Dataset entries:
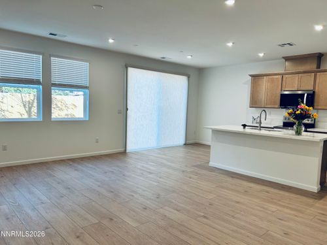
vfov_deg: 53.1
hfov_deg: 67.3
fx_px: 246
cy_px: 122
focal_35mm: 26
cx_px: 164
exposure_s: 1/120
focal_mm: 5.7
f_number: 1.5
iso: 50
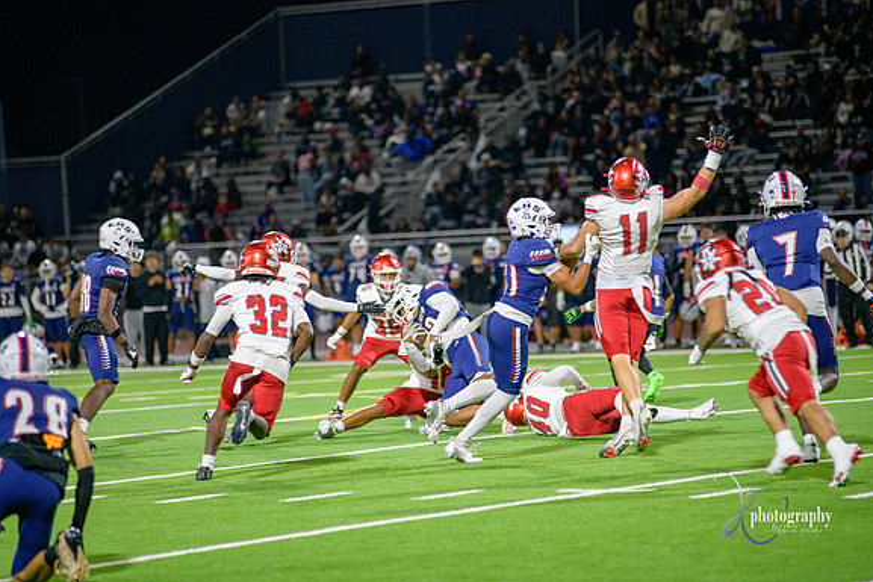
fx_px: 4390
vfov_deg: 7.6
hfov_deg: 11.4
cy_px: 291
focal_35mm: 181
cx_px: 437
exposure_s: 1/320
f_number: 2.8
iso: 2000
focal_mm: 180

Prompt
Would you transcribe exactly, and only, the lines from the one containing "focal_mm: 5.7" through the last line of the records above, both included, leaving out the pictures?

Answer area
focal_mm: 5.7
f_number: 1.5
iso: 50
fx_px: 4390
vfov_deg: 7.6
hfov_deg: 11.4
cy_px: 291
focal_35mm: 181
cx_px: 437
exposure_s: 1/320
f_number: 2.8
iso: 2000
focal_mm: 180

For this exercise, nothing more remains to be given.